> Document text
● ● ● ● ● ● ●
- Born: Ballyclare, Northern Ireland, United Kingdom
- Occupations: Film and television producer
- Years active: 1997–present

= Mark Huffam =

British film and television producer

Mark Huffam CBE, is a Northern Irish film and television producer. He was a producer on The Martian, Johnny English, and the television series Game of Thrones.

He was awarded CBE in 2011 at the Queen's Birthday Honours List for his services to the film and television industries. He has been a producer on several films for Ridley Scott.

== Career ==
Huffam was an associate producer and production manager on the 1998 Steven Spielberg film Saving Private Ryan. In 2011, he was a producer on the first season of the HBO series Game of Thrones.

In 2015, Huffam was a producer on the science fiction film The Martian starring Matt Damon, which Ridley Scott directed. He received an Academy Award nomination for the film for Best Picture at the 88th Academy Awards along with Simon Kinberg, Scott, and Michael Schaefer.
● ● ● ● ● ● ●
> Dataset excerpts

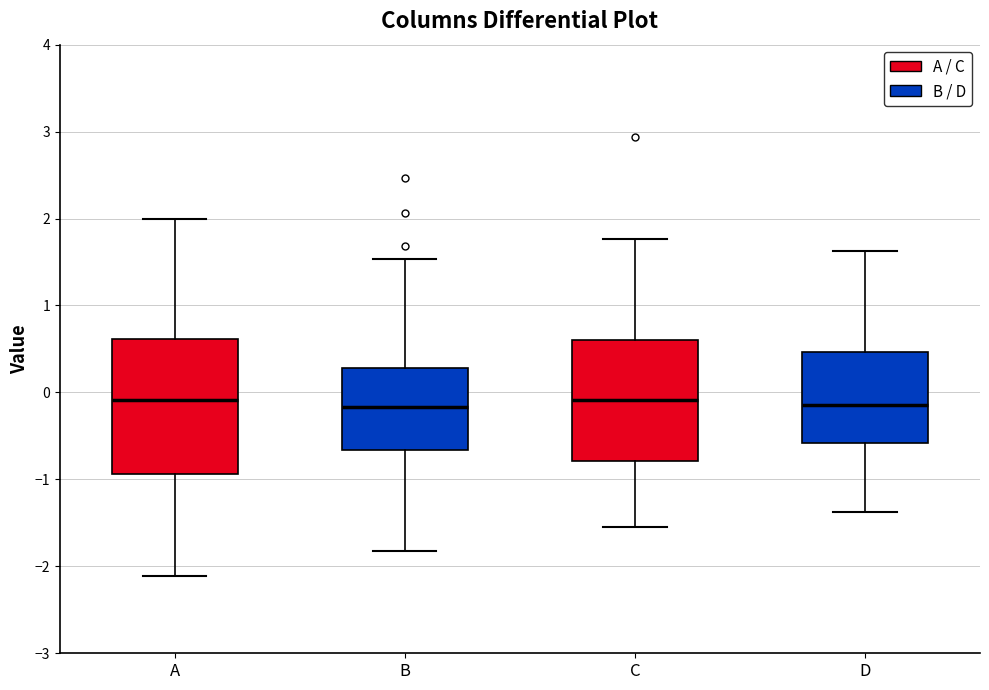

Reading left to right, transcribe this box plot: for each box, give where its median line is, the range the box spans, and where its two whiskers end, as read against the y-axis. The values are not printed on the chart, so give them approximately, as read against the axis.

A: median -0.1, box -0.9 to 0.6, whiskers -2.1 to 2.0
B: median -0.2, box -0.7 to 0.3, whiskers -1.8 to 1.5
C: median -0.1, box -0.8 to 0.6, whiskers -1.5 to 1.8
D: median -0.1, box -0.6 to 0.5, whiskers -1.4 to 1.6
● ● ● ● ● ● ●
> Exercise instructions
#1 List every film or television series named in the Mark Huffam biography.
#2 In the Mark Huffam biography, what year was he awarded the CBE?
#3 Extend the Mark Huffam biography from its last sentence.

> Answers given
#1 The Martian, Johnny English, Game of Thrones, Saving Private Ryan

#2 2011

#3
In 2026, Huffam completed production on The Death of Robin Hood and reaffirmed his commitment to bringing major international film productions to Ireland and Northern Ireland.

== Filmography ==
- 1997: Jumpers (Short, producer)
- 1998: Saving Private Ryan (associate producer)
- 2000: The Closer You Get (co-producer)
- 2000: Quills (co-producer)
- 2001: Captain Corelli's Mandolin (producer)
- 2002: The Hours (executive producer)
- 2003: Johnny English (producer)
- 2004: Thunderbirds (producer)
- 2004: Mickybo and Me (producer)
- 2005: Goal! The Dream Begins (producer)
- 2007: Goal II: Living the Dream (producer)
- 2008: Mamma Mia! (executive producer)
- 2008: Freakdog (producer)
- 2009: Cherrybomb (producer)
- 2009: Ghost Machine (producer)
- 2011: Killing Bono (producer)
- 2011: Your Highness (executive producer)
- 2011: Game of Thrones (TV Series, producer)
- 2011: Stand Off (executive producer)
- 2012: Prometheus (executive producer)
- 2012: Keith Lemon: The Film (producer)
- 2013: World War Z (co-producer)
- 2013: The Counselor (executive producer)
- 2014: Road (Documentary, executive producer)
- 2014: Robot Overlords (executive producer)
- 2014: Halo: Nightfall (TV Series, producer)
- 2014: Exodus: Gods and Kings (producer)
- 2015: Killing Jesus (TV Movie, producer)
- 2015: The Martian (producer)
- 2016: Morgan (producer)
- 2016: The Journey (producer)
- 2016: The Lost City of Z (executive producer)
- 2017: Alien: Covenant (producer)
- 2017: All the Money in the World (producer)
- 2020: His House (executive producer)
- 2022: The Northman (producer)
- 2023: Napoleon (producer)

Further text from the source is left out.